◆ **RECORDS SUPPLIED**:

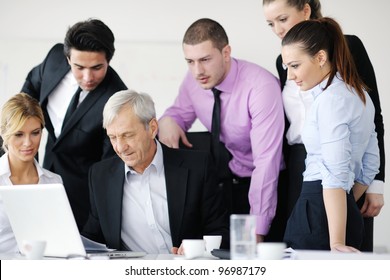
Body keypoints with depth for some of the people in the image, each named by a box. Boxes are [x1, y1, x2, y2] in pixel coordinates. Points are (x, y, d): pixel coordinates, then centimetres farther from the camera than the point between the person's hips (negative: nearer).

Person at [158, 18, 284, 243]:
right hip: (228, 180, 5)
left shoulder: (261, 86, -25)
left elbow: (266, 162, -28)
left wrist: (257, 230, -31)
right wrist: (168, 121, -11)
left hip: (263, 183, -5)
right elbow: (181, 113, 16)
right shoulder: (194, 80, -6)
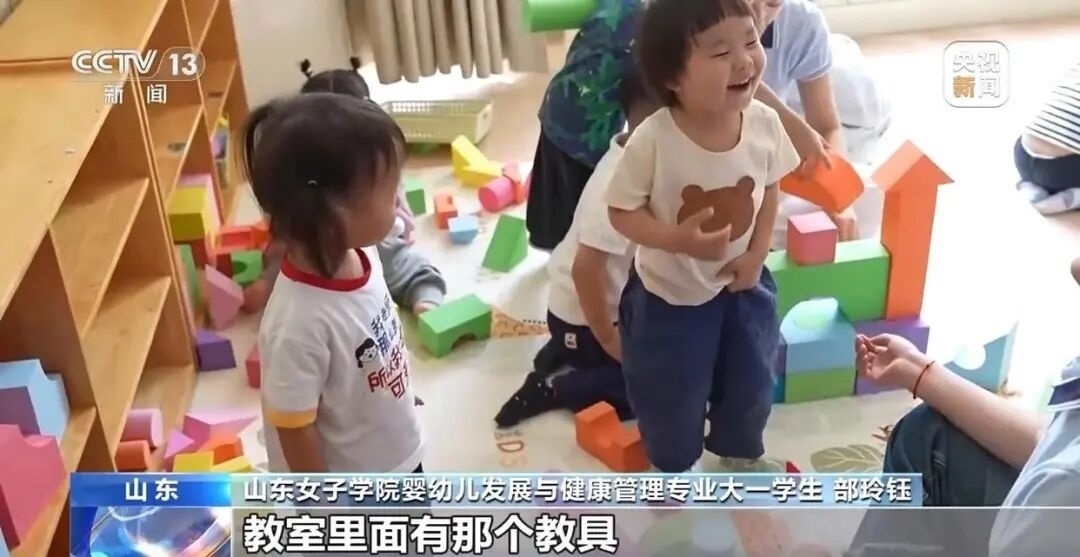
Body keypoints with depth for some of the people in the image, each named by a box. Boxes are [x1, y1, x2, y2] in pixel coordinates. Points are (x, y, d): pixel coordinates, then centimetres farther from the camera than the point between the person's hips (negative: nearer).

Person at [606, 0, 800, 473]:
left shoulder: (764, 123, -17)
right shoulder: (653, 140, -31)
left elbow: (769, 191, 0)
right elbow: (622, 211, -20)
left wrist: (757, 255, -8)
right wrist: (678, 240, -34)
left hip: (741, 283, 4)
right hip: (668, 293, -4)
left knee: (751, 381, 24)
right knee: (670, 396, 16)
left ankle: (740, 452, 55)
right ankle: (672, 467, 48)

◆ **TASK REQUIREMENTS**:
Give back the material word for word, without images.

◆ **ANSWER SPACE**:
Body keypoints with depth for some of the people in the image, each named by a box. Boxes are [x1, y1, x2, y2] in pixel coordinates. Points are (x, y, d): pixel coordinates, then centimetres farther from the camera than the point between the person's hips (negative: nearer).

Person at [158, 18, 284, 243]:
right hip: (228, 180, 5)
left shoulder: (261, 86, -25)
left elbow: (266, 162, -28)
left wrist: (257, 230, -31)
right wrist: (168, 121, -11)
left hip: (263, 183, -5)
right elbow: (181, 113, 16)
right shoulder: (194, 80, -6)
Body keypoints with depth for some of the people in the image, each named by a box. Boxes are [x1, y1, x2, y2] in pixel coordinates. Points are (x, y, d): pixel coordinates, then centimetres farther from the camera than the point between the person's hips (negative: nearer).

Person at [606, 0, 800, 473]:
left shoulder: (764, 123, -17)
right shoulder: (653, 140, -31)
left elbow: (769, 191, 0)
right elbow: (622, 211, -20)
left wrist: (757, 255, -8)
right wrist: (678, 240, -34)
left hip: (741, 283, 4)
right hip: (668, 293, -4)
left knee: (751, 381, 24)
right knee: (670, 396, 16)
left ankle: (740, 452, 55)
right ankle: (672, 467, 48)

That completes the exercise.